*EXERCISE:* Copy the items from the start through the line "genus: Aglaia", substituting "vernacular name" for every "common name" and keeping everything else the same.

— Start of PROVIDED DATA —

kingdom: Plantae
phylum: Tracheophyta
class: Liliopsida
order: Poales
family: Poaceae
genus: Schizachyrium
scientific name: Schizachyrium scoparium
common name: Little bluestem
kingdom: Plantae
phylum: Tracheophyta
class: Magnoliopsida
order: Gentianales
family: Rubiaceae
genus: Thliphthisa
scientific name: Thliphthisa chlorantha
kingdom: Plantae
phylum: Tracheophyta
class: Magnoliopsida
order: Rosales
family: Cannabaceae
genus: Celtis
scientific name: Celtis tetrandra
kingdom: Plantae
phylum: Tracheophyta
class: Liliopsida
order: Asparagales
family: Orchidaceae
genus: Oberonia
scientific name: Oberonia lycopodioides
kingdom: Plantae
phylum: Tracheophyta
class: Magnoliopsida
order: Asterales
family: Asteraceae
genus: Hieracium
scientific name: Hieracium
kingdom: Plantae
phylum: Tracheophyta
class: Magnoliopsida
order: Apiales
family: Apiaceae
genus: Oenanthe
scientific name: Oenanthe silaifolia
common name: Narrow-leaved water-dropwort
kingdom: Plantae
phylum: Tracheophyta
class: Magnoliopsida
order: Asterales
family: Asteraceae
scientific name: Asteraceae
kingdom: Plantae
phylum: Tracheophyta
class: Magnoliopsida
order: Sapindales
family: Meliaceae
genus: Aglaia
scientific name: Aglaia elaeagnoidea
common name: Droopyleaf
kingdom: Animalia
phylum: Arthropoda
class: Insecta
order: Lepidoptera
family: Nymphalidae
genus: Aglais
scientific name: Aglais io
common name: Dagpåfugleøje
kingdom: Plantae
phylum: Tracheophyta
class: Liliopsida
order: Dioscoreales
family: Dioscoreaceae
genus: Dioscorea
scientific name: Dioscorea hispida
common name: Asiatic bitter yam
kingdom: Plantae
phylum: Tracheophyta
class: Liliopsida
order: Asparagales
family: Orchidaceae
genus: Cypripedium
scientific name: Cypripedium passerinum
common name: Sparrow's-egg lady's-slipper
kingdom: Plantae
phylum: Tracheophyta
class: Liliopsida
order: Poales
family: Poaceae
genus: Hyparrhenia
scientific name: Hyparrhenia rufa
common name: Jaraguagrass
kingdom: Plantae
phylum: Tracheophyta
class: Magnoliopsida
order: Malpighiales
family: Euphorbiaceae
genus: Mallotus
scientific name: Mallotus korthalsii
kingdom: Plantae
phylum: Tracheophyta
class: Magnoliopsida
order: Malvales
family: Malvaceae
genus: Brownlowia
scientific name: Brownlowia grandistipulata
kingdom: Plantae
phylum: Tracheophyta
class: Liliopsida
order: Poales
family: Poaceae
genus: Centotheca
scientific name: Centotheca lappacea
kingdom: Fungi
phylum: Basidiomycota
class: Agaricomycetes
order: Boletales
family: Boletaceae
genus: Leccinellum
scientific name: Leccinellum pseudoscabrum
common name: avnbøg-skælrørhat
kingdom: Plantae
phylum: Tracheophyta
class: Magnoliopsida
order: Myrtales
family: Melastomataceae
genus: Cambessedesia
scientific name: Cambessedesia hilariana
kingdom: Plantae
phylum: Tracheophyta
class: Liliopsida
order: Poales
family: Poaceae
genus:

— End of PROVIDED DATA —

*WRITTEN ANSWER:*
kingdom: Plantae
phylum: Tracheophyta
class: Liliopsida
order: Poales
family: Poaceae
genus: Schizachyrium
scientific name: Schizachyrium scoparium
vernacular name: Little bluestem
kingdom: Plantae
phylum: Tracheophyta
class: Magnoliopsida
order: Gentianales
family: Rubiaceae
genus: Thliphthisa
scientific name: Thliphthisa chlorantha
kingdom: Plantae
phylum: Tracheophyta
class: Magnoliopsida
order: Rosales
family: Cannabaceae
genus: Celtis
scientific name: Celtis tetrandra
kingdom: Plantae
phylum: Tracheophyta
class: Liliopsida
order: Asparagales
family: Orchidaceae
genus: Oberonia
scientific name: Oberonia lycopodioides
kingdom: Plantae
phylum: Tracheophyta
class: Magnoliopsida
order: Asterales
family: Asteraceae
genus: Hieracium
scientific name: Hieracium
kingdom: Plantae
phylum: Tracheophyta
class: Magnoliopsida
order: Apiales
family: Apiaceae
genus: Oenanthe
scientific name: Oenanthe silaifolia
vernacular name: Narrow-leaved water-dropwort
kingdom: Plantae
phylum: Tracheophyta
class: Magnoliopsida
order: Asterales
family: Asteraceae
scientific name: Asteraceae
kingdom: Plantae
phylum: Tracheophyta
class: Magnoliopsida
order: Sapindales
family: Meliaceae
genus: Aglaia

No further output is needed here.